A Couple of 19th Century Presidents die without VPs

In OTL the US has managed over 200 years without having to actually use the provisions for succession beyond a Vice President.

In some ways this is statistically surprising,.

There were several cases when it could have happened.

Madison (though he eventually lived to a ripe age) was not in good health. Both of his Vice Presidents dies in office.

I believe that Tyler was quite ill in 1844.

Booth had hoped that his friends would have murdered, amongst other people, Vice President Johnson.

Of course Johnson was one vote from conviction in the 1868 impeachment trial.

Chester Arthur became quite ill.

Cleveland's first Vice President died, he was later to very ill with cancer.


There may have been other instances
 

WyldCard4

Banned
Well the speaker for the house would have gained the presidency.
Does anyone know who gains his (or her) seat in the senate if that happens?
 
The presidency would not have fallen upon the Speaker of the House.

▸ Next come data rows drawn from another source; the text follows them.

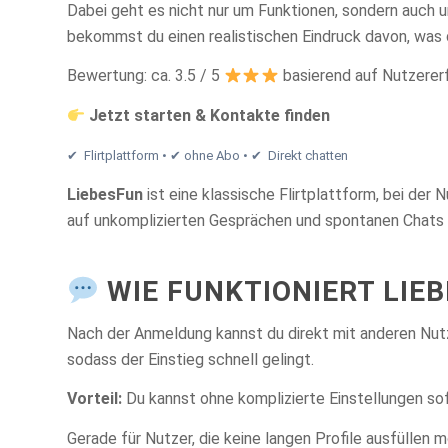
Dabei geht es nicht nur um Funktionen, sondern auch 
bekommst du einen realistischen Eindruck davon, was 
Bewertung: ca. 3.5 / 5
basierend auf Nutzerer
Jetzt starten & Kontakte finden
✔ Flirtplattform • ✔ ohne Abo • ✔ Direkt chatten
LiebesFun
ist eine klassische Flirtplattform, bei der
auf unkomplizierten Gesprächen und spontanen Chats
WIE FUNKTIONIERT LIE
Nach der Anmeldung kannst du direkt mit anderen Nutz
sodass der Einstieg schnell gelingt.
Vorteil:
Du kannst ohne komplizierte Einstellungen sof
Gerade für Nutzer, die keine langen Profile ausfüllen mö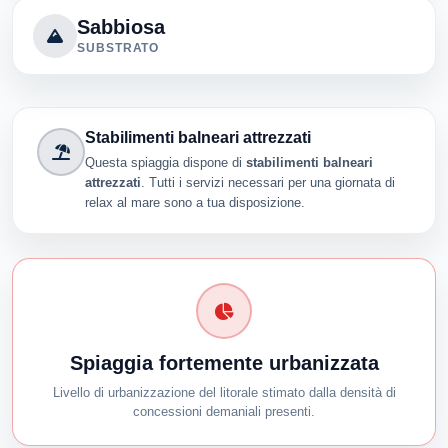
Sabbiosa
SUBSTRATO
Stabilimenti balneari attrezzati
Questa spiaggia dispone di
stabilimenti balneari
attrezzati
. Tutti i servizi necessari per una giornata di
relax al mare sono a tua disposizione.
Spiaggia fortemente urbanizzata
Livello di urbanizzazione del litorale stimato dalla densità di
concessioni demaniali presenti.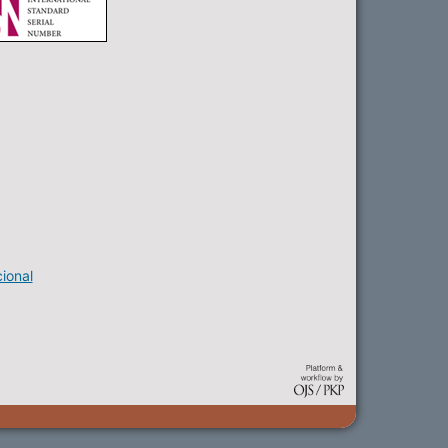
ional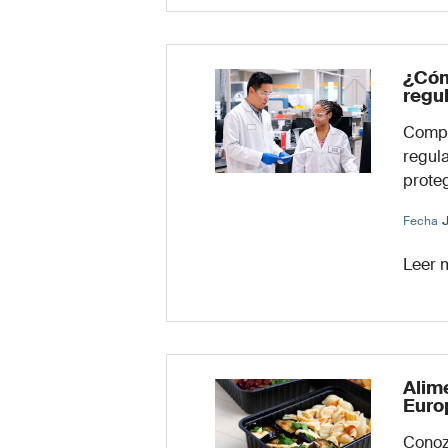
¿Cóm
regu
Compr
regul
prote
Fecha
Leer 
Alim
Euro
Conozc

The President > Vice President > Speaker of the House succession wasn't established until the Truman administration in 1947. Before 1885, the next rung down from the VP was the President Pro Tempore of the Senate, and then the Speaker. And that was it, IIRC: the succession line was only four people long.

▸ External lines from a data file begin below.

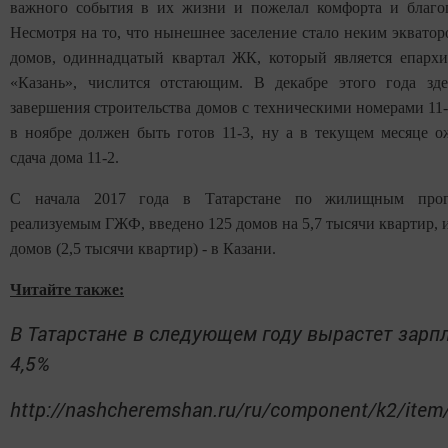
важного события в их жизни и пожелал комфорта и благо
Несмотря на то, что нынешнее заселение стало неким экватор
домов, одиннадцатый квартал ЖК, который является епар
«Казань», числится отстающим. В декабре этого года зд
завершения строительства домов с техническими номерами 11-5
в ноябре должен быть готов 11-3, ну а в текущем месяце о
сдача дома 11-2.
С начала 2017 года в Татарстане по жилищным прог
реализуемым ГЖФ, введено 125 домов на 5,7 тысячи квартир, и
домов (2,5 тысячи квартир) - в Казани.
Читайте также:
В Татарстане в следующем году вырастет зарпл
4,5%
http://nashcheremshan.ru/ru/component/k2/item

For maximum chaos, the key moments would have been in the 1880s, when both a presidential and a vice-presidential death between congressional terms left the line completely empty. Luckily, the two deaths didn't happen at the same time (Garfield died in 1881, VP Hendricks died four years later), but that was probably the closest we ever got.

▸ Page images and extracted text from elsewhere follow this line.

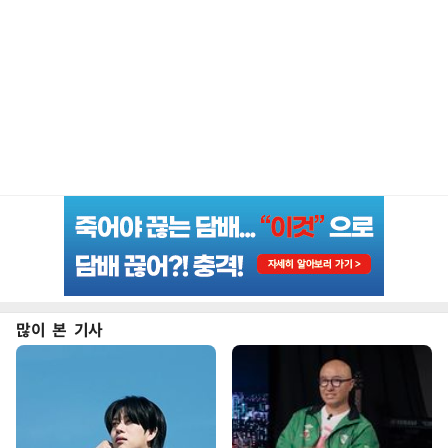
많이 본 기사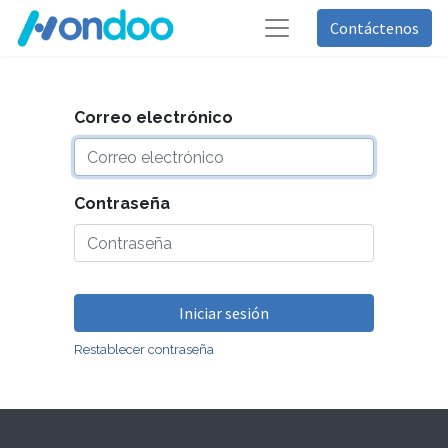
Contáctenos
Correo electrónico
Contraseña
Iniciar sesión
Restablecer contraseña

After those near-misses, the original succession act was revised, cutting out both the President Pro Tempore and the Speaker of the House entirely, and replacing them with the president's cabinet (the Secretary of State was first, beyond that, I'm not sure). And that remained in effect until the aforementioned revision in the late 1940s.
 
When either The Speaker does gain the Presidency, after the 1947 Succession Act, or the Pres Pro Tempore before it, most scholars agree, though, that after being sworn in, he would have to resign his seat in the house of origin, given Constitutional prohibitions on holding office in two branches of government simultaneously. His seat is then openly contested in a special election/appointed according to Article 1, Section 2, Clause 4 of the US Constitution and depending on the relevant state's own laws.

In the 19th Century, I don't think this would change much: ie I don't think there would be calls for a 22nd Ammendment like device to appoint a VP. There might be a more general question of inheritance style succession for the President. When John Tyler became President and subsquently vetoed more laws than all previous Presidents combined (leading to his expulsion from the Whig Party), many members of Congress said that Tyler did not have full executive authority, since he was only "Acting President." It's rather hard to say what Congress might have chosen as a remedy, however. Stipulating the House of Representatives elect a new President can be difficult in an emergency and in a situation where representatives travel for quite some time to meet in Washington. Similarly, ordaining a special Presidential election to begin a new Presidential term present all the challenges of spontaneously organizing an unprepared for election on a contiental scale.

In the deadlock, the prestige of the office of the Presidency is undermined and Congress attains a bit more influence in the national psyche. This may lead to an earlier default to the Speaker of the House, rather than the Pres Pro Tempore, as well, since the Speaker tends to be a bit more a policy maker and the Pres Pro Tempore is oft-time only an honorific.
 
From 1792 to 1885 or 1886 The law succession ran VP, President Pro Tem of the Senate then Spealer.

As stated it seemed to call for a special election (for a full term) if there was much more than a year to run of a President's term.

In the 1880s they changed it to a Cabinet line of successin.

This was changed to the Speaker, Senate PRo Tem President, and a cabinet line from 1947.

I think that had the succession provisions beyond a VP been used the laws might have changed.